-------- EXCERPTED RECORDS --------

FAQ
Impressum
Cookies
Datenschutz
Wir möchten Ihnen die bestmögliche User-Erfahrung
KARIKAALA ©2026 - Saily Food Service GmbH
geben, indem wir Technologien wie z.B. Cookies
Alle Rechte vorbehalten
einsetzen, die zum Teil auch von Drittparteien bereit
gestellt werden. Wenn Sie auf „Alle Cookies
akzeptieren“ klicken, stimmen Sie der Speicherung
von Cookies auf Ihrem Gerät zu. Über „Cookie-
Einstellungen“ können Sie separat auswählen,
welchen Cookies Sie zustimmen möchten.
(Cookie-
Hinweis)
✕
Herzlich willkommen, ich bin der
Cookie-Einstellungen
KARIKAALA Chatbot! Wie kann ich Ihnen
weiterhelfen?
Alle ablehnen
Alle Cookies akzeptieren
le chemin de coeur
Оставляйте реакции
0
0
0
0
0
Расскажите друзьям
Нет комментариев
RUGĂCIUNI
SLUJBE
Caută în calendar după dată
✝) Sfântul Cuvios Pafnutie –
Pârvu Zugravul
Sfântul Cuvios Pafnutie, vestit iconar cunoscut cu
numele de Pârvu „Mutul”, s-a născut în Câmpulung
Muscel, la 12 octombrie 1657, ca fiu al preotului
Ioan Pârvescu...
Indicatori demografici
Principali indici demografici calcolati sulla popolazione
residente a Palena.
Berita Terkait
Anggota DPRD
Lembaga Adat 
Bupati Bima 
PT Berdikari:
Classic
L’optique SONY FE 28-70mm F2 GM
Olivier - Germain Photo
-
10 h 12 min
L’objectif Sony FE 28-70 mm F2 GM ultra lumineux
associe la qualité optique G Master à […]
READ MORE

--------

Turn every line of the listing into a Markdown table with the columns "Row" and "Line", numbering the rows in order and omitting any blank lines.

EXPECTED ANSWER:
| Row | Line |
|---|---|
| 1 | FAQ |
| 2 | Impressum |
| 3 | Cookies |
| 4 | Datenschutz |
| 5 | Wir möchten Ihnen die bestmögliche User-Erfahrung |
| 6 | KARIKAALA ©2026 - Saily Food Service GmbH |
| 7 | geben, indem wir Technologien wie z.B. Cookies |
| 8 | Alle Rechte vorbehalten |
| 9 | einsetzen, die zum Teil auch von Drittparteien bereit |
| 10 | gestellt werden. Wenn Sie auf „Alle Cookies |
| 11 | akzeptieren“ klicken, stimmen Sie der Speicherung |
| 12 | von Cookies auf Ihrem Gerät zu. Über „Cookie- |
| 13 | Einstellungen“ können Sie separat auswählen, |
| 14 | welchen Cookies Sie zustimmen möchten. |
| 15 | (Cookie- |
| 16 | Hinweis) |
| 17 | ✕ |
| 18 | Herzlich willkommen, ich bin der |
| 19 | Cookie-Einstellungen |
| 20 | KARIKAALA Chatbot! Wie kann ich Ihnen |
| 21 | weiterhelfen? |
| 22 | Alle ablehnen |
| 23 | Alle Cookies akzeptieren |
| 24 | le chemin de coeur |
| 25 | Оставляйте реакции |
| 26 | 0 |
| 27 | 0 |
| 28 | 0 |
| 29 | 0 |
| 30 | 0 |
| 31 | Расскажите друзьям |
| 32 | Нет комментариев |
| 33 | RUGĂCIUNI |
| 34 | SLUJBE |
| 35 | Caută în calendar după dată |
| 36 | ✝) Sfântul Cuvios Pafnutie – |
| 37 | Pârvu Zugravul |
| 38 | Sfântul Cuvios Pafnutie, vestit iconar cunoscut cu |
| 39 | numele de Pârvu „Mutul”, s-a născut în Câmpulung |
| 40 | Muscel, la 12 octombrie 1657, ca fiu al preotului |
| 41 | Ioan Pârvescu... |
| 42 | Indicatori demografici |
| 43 | Principali indici demografici calcolati sulla popolazione |
| 44 | residente a Palena. |
| 45 | Berita Terkait |
| 46 | Anggota DPRD |
| 47 | Lembaga Adat  |
| 48 | Bupati Bima  |
| 49 | PT Berdikari: |
| 50 | Classic |
| 51 | L’optique SONY FE 28-70mm F2 GM |
| 52 | Olivier - Germain Photo |
| 53 | - |
| 54 | 10 h 12 min |
| 55 | L’objectif Sony FE 28-70 mm F2 GM ultra lumineux |
| 56 | associe la qualité optique G Master à […] |
| 57 | READ MORE |